Nomura’s jellyfish swim towards the coast

November 17th, 2009 - 8:11 pm ICT by Aishwarya Bhatt  

Kokonogi, Nov 17 (THAINDIAN NEWS) Nomura is the world’s largest jellyfish and its poison can kill the other fish very fast. It normally used to stay in the ocean but are now a common occurrence along Japan’s coastline and a big cause for worry for the fishermen. This may be due to the fact that global warming has in turn affected the overall temperature of the oceans and has allowed some of the almost 2,000 jellyfish species to expand their geographical ranges, appear earlier in the year and increase their overall population as well.

‘The gelatinous seaborne creatures are blamed for decimating fishing industries in the Bering and Black seas, forcing the shutdown of seaside power and desalination plants in Japan, the Middle East and Africa, and terrorizing beachgoers worldwide’, the U.S. National Science Foundation says.

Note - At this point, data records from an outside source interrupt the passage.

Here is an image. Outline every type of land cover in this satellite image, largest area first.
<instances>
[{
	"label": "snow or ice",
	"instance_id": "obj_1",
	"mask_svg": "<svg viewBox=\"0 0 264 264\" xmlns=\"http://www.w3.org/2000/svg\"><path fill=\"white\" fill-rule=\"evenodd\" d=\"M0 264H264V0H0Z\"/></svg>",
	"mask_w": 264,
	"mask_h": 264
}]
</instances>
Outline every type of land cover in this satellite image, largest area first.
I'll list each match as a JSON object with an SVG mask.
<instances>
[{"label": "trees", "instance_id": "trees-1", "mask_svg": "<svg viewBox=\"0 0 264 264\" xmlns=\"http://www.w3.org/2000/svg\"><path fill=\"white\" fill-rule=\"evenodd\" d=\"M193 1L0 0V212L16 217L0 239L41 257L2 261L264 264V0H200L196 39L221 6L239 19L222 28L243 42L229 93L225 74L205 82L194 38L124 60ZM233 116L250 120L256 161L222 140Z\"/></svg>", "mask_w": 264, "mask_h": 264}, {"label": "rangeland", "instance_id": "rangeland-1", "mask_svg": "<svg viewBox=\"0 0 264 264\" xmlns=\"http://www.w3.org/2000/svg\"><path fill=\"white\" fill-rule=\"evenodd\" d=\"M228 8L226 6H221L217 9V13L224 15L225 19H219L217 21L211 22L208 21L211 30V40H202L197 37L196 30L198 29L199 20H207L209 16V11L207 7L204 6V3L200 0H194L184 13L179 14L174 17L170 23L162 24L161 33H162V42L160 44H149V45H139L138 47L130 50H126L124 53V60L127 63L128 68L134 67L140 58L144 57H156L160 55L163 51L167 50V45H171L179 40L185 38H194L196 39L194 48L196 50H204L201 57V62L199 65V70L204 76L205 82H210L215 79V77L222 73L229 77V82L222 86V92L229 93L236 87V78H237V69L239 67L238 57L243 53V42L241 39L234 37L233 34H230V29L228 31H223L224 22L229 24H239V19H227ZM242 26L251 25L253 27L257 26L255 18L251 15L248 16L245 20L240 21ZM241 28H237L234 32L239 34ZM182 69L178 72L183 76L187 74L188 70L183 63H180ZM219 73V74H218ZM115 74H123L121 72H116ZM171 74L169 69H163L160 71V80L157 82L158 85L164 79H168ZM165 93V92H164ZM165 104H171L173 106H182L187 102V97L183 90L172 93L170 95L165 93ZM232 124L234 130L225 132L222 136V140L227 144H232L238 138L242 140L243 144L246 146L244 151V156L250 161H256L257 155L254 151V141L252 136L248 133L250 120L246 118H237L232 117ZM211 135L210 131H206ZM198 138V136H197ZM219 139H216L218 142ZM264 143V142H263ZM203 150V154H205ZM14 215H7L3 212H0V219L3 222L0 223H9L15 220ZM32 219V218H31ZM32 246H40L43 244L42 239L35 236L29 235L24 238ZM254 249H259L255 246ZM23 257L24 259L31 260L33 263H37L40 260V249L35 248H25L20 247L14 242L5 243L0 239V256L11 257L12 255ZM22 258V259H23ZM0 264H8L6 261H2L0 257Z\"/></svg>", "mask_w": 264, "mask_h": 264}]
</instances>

“Some fishermen have just stopped fishing,” said Taiichiro Hamano, 67. “When you pull in the nets and see jellyfish, you get depressed.”

Lucas Brotz, a researcher from the University of British Columbia, told AP, “These increases in jellyfish should be a warning sign that our oceans are stressed and unhealthy.”

Japanese fisherman Fumio Oma and his hard working crew are now out of work after their fishing net broke under the weight of thousands of jellyfish. He told the media that, “We have been getting rid of jellyfish. But no matter how hard we try, the jellyfish keep coming and coming. We need the government’s help to get rid of the jellyfish.”